The man then turned his attention to Kurt’s damaged right knee. He unwound the bandage and released the splint to slowly try and bend the limb, feeling, as he did so, the patella—the action of the joint. It could barely move. Just the doctor’s touch made Kurt flinch with pain. Rebandaging it, the doctor said only, “This knee is very badly broken,” and left the room without further comment. Alone again, Josef and Kurt said little, confused by the medical visit. Uncertain as to what they should or could do next, Josef leaned against the side of the window and watched the light of the dull day fade to darkness until, unannounced, a single electric light went on in the small room and the orderly returned to set down a tray that offered them a simple meal of bread, cheese, and ham.

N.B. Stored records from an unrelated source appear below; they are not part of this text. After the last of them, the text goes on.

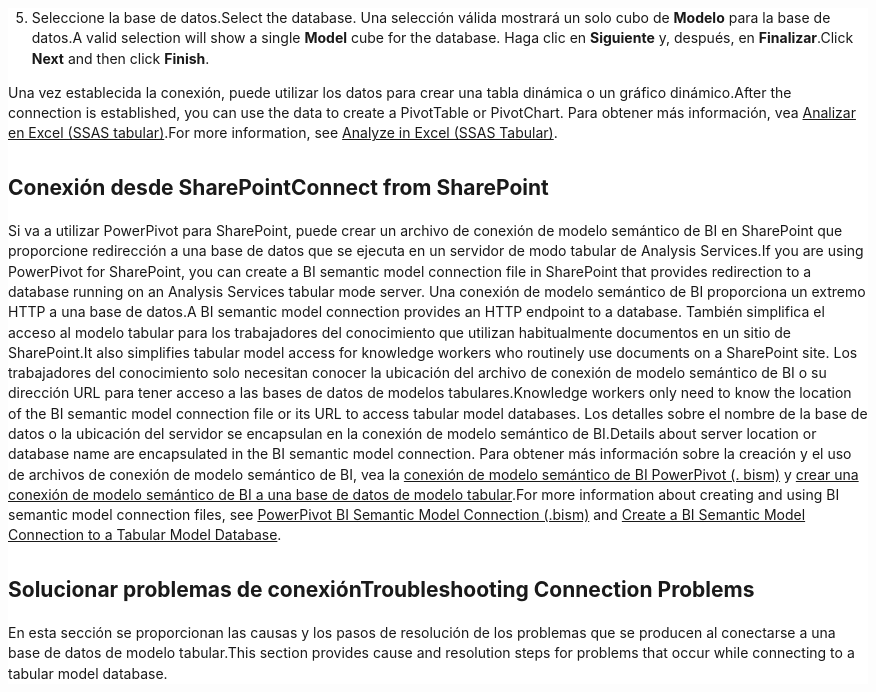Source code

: 5.  <span data-ttu-id="d9541-159">Seleccione la base de datos.</span><span class="sxs-lookup"><span data-stu-id="d9541-159">Select the database.</span></span> <span data-ttu-id="d9541-160">Una selección válida mostrará un solo cubo de **Modelo** para la base de datos.</span><span class="sxs-lookup"><span data-stu-id="d9541-160">A valid selection will show a single **Model** cube for the database.</span></span> <span data-ttu-id="d9541-161">Haga clic en **Siguiente** y, después, en **Finalizar**.</span><span class="sxs-lookup"><span data-stu-id="d9541-161">Click **Next** and then click **Finish**.</span></span>  
  
 <span data-ttu-id="d9541-162">Una vez establecida la conexión, puede utilizar los datos para crear una tabla dinámica o un gráfico dinámico.</span><span class="sxs-lookup"><span data-stu-id="d9541-162">After the connection is established, you can use the data to create a PivotTable or PivotChart.</span></span> <span data-ttu-id="d9541-163">Para obtener más información, vea [Analizar en Excel &#40;SSAS tabular&#41;](analyze-in-excel-ssas-tabular.md).</span><span class="sxs-lookup"><span data-stu-id="d9541-163">For more information, see [Analyze in Excel &#40;SSAS Tabular&#41;](analyze-in-excel-ssas-tabular.md).</span></span>  
  
##  <a name="connect-from-sharepoint"></a><a name="bkmk_sharepoint"></a> <span data-ttu-id="d9541-164">Conexión desde SharePoint</span><span class="sxs-lookup"><span data-stu-id="d9541-164">Connect from SharePoint</span></span>  
 <span data-ttu-id="d9541-165">Si va a utilizar PowerPivot para SharePoint, puede crear un archivo de conexión de modelo semántico de BI en SharePoint que proporcione redirección a una base de datos que se ejecuta en un servidor de modo tabular de Analysis Services.</span><span class="sxs-lookup"><span data-stu-id="d9541-165">If you are using PowerPivot for SharePoint, you can create a BI semantic model connection file in SharePoint that provides redirection to a database running on an Analysis Services tabular mode server.</span></span> <span data-ttu-id="d9541-166">Una conexión de modelo semántico de BI proporciona un extremo HTTP a una base de datos.</span><span class="sxs-lookup"><span data-stu-id="d9541-166">A BI semantic model connection provides an HTTP endpoint to a database.</span></span> <span data-ttu-id="d9541-167">También simplifica el acceso al modelo tabular para los trabajadores del conocimiento que utilizan habitualmente documentos en un sitio de SharePoint.</span><span class="sxs-lookup"><span data-stu-id="d9541-167">It also simplifies tabular model access for knowledge workers who routinely use documents on a SharePoint site.</span></span> <span data-ttu-id="d9541-168">Los trabajadores del conocimiento solo necesitan conocer la ubicación del archivo de conexión de modelo semántico de BI o su dirección URL para tener acceso a las bases de datos de modelos tabulares.</span><span class="sxs-lookup"><span data-stu-id="d9541-168">Knowledge workers only need to know the location of the BI semantic model connection file or its URL to access tabular model databases.</span></span> <span data-ttu-id="d9541-169">Los detalles sobre el nombre de la base de datos o la ubicación del servidor se encapsulan en la conexión de modelo semántico de BI.</span><span class="sxs-lookup"><span data-stu-id="d9541-169">Details about server location or database name are encapsulated in the BI semantic model connection.</span></span> <span data-ttu-id="d9541-170">Para obtener más información sobre la creación y el uso de archivos de conexión de modelo semántico de BI, vea la [conexión de modelo semántico de BI PowerPivot &#40;. bism&#41;](../power-pivot-sharepoint/power-pivot-bi-semantic-model-connection-bism.md) y [crear una conexión de modelo semántico de BI a una base de datos de modelo tabular](../power-pivot-sharepoint/create-a-bi-semantic-model-connection-to-a-tabular-model-database.md).</span><span class="sxs-lookup"><span data-stu-id="d9541-170">For more information about creating and using BI semantic model connection files, see [PowerPivot BI Semantic Model Connection &#40;.bism&#41;](../power-pivot-sharepoint/power-pivot-bi-semantic-model-connection-bism.md) and   [Create a BI Semantic Model Connection to a Tabular Model Database](../power-pivot-sharepoint/create-a-bi-semantic-model-connection-to-a-tabular-model-database.md).</span></span>  
  
##  <a name="troubleshooting-connection-problems"></a><a name="bkmk_Tshoot"></a><span data-ttu-id="d9541-171">Solucionar problemas de conexión</span><span class="sxs-lookup"><span data-stu-id="d9541-171">Troubleshooting Connection Problems</span></span>  
 <span data-ttu-id="d9541-172">En esta sección se proporcionan las causas y los pasos de resolución de los problemas que se producen al conectarse a una base de datos de modelo tabular.</span><span class="sxs-lookup"><span data-stu-id="d9541-172">This section provides cause and resolution steps for problems that occur while connecting to a tabular model database.</span></span>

This time there was no mulled wine, only another carafe of water. There was also no cutlery.
Instead of leaving immediately, the orderly joined Josef by the window. Standing alongside him to look out at the night, he said gently under his breath, “I don’t have time to explain what happens here, but if you can get out, I would. It would be better to take your chance rather than wait for what they are going to do to you when the reichsführer arrives.” Saying nothing more, the man quickly left the room. Josef heard the door key turn behind him even if the window remained open.
“Did you hear that?” Josef whispered.
Kurt nodded, looked at Gunter, and then pointed at his own knee as he shook his head.
Josef understood.
“Is he getting any better?”
Kurt hopped on his left foot over to the bed and sat on the side of it as he touched the side of Gunter’s cheek with the back of his hand.
Gunter didn’t move.
Immediately Kurt rushed his fingers down onto the side of his neck, feeling for a pulse.
He pushed once, then twice, in search of it, before stopping and turning back with a look of disbelief to say, “Josef, I think Gunter’s dead.”
Josef rushed over to them.
It was true. Gunter was dead.
He replayed the visit of the SS doctor over in his mind.
What was in that injection?
What is happening to us?
They both looked down at their oldest friend in silence, transfixed to the spot until Kurt said simply, “We will go when it’s darkest.”
“But what about your leg?”
“I would rather fall than wait here and let them play with us anymore.”